The hearing officer may revise, correct or modify the statement as the hearing officer considers just and thereafter shall confirm the cost.
C. 
The decision of the hearing officer shall be in writing and shall be served by mail. The decision of the hearing officer on the abatement costs shall be final.
D. 
Any appeal of the hearing officer’s decision shall be governed by California Code of Civil Procedure Section 1094.6 or such section as may be amended from time to time.
(Ord. 5801, § 5, 6-25-2013)
A. 
If the property owner does not pay the cost of abating the nuisance within 30 calendar days after the cost becomes final or the hearing officer confirms the costs of abatement, the cost shall become a special assessment against the real property upon which the nuisance was abated. The assessment shall continue until it is paid, together with interest at the legal maximum rate computed from the date of confirmation of the statement until payment. The assessment may be collected at the same time and in the same manner as ordinary municipal taxes are collected and shall be subject to the same penalties and the same procedure and sale in case of delinquency as provided for ordinary municipal taxes.
B. 
The city council shall adopt a resolution assessing such unpaid costs of abatement as liens upon the respective parcels of land as they are shown upon the last available assessment roll.

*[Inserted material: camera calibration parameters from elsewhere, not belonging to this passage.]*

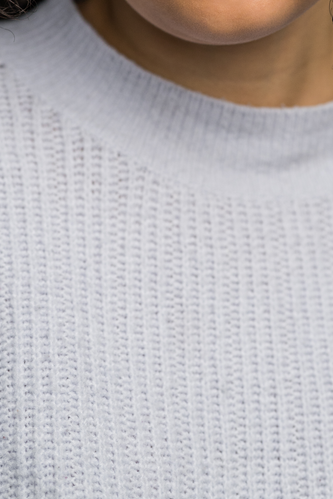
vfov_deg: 17.0
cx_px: 208
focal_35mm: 119
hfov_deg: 11.5
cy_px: 67
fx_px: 1651
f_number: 2.2
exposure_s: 1/200
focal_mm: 50
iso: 250
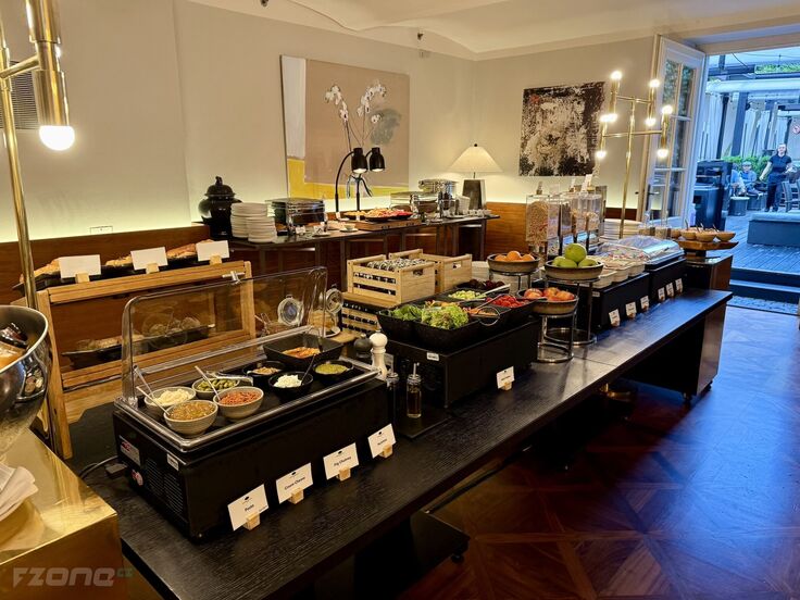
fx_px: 555
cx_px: 400
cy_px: 300
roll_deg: -1.8
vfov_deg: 56.8
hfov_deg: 71.6
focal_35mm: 24
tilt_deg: -12.1
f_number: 1.78
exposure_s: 1/50
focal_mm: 6.76
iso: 200
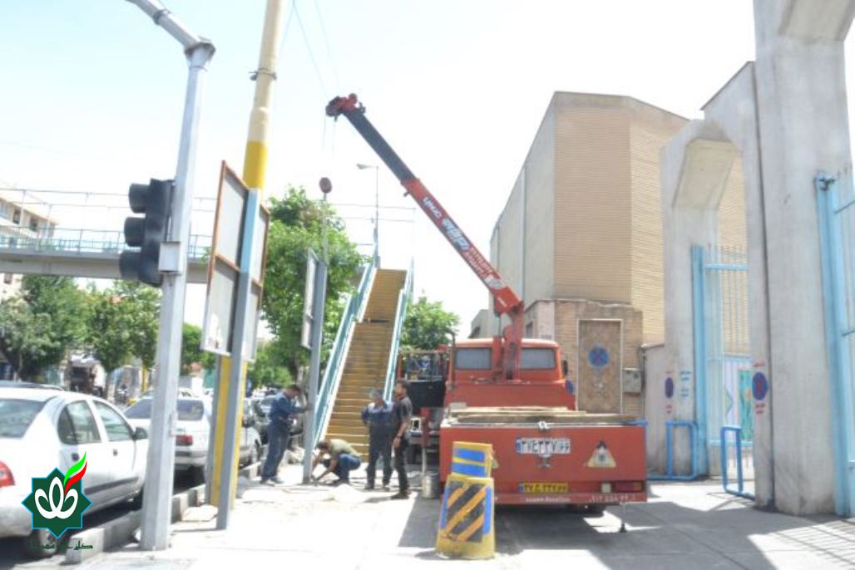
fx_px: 641
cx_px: 428
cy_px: 285
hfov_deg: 67.4
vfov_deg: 48.0
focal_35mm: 27
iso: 800
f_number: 22
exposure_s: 1/50
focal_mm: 18
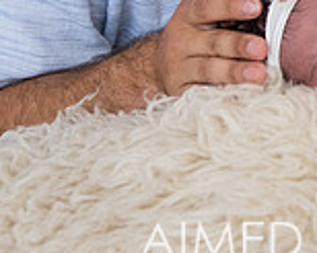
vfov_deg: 10.8
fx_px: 1285
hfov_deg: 13.1
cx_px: 514
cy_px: -138
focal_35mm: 137
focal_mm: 32
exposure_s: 1/160
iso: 1600
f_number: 4.5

(Ord. 5801, § 5, 6-25-2013)
A. 
The city clerk shall prepare and file with the county auditor a certified copy of the resolution of the city council assessing the costs of abatement as a lien on the land, adopted pursuant to the preceding section.
B. 
Notice of lien shall be mailed by certified mail to the property owner, if the property owner’s identity can be determined from the county assessor’s or county recorder’s records. The notice shall be given at the time of imposing the assessment and shall specify that the property may be sold after three years by the tax collector for unpaid delinquent assessments. The tax collector’s power of sale shall not be affected by the failure of the property owner to receive notice.
C. 
The county auditor shall enter each assessment on the county tax roll upon the parcel of land. The assessment shall be collected at the same time and in the same manner as ordinary municipal taxes are collected, and shall be subject to the same penalties and procedure and sale in case of delinquency as is provided for ordinary municipal taxes. All laws applicable to the levy, collection and enforcement of municipal taxes shall be applicable to the special assessment. However, if any real property to which the cost of abatement relates has been transferred or conveyed to a bona fide purchaser for value, or if a lien of a bona fide encumbrancer for value has been created and attaches thereon, prior to the date on which the first installment of the taxes would become delinquent, then the cost of abatement shall not result in a lien against the real property but instead shall be transferred to the unsecured roll for collection. The tax collector’s power of sale shall not be affected by the failure of the property owner to receive notice.
(Ord. 5801, § 5, 6-25-2013)
As an additional remedy, the building official or the director of community development may cause a nuisance abatement lien for costs related to abatements, other than dangerous building abatements, to be recorded with the Los Angeles County Recorder’s Office, pursuant to the provisions of Government Code Section 38773.1.
(Ord. 5801, § 5, 6-25-2013)
The finance department of the city may accept payment of any amount due at any time prior to the filing of a certified copy of the city council resolution assessing the abatements costs with the county auditor.
(Ord. 5801, § 5, 6-25-2013)
The procedures established in this chapter shall be in addition to criminal, civil or other legal or equitable remedies established by law which may be pursued to address violations of this code or applicable state codes and the use of this chapter shall be at the sole discretion of the city.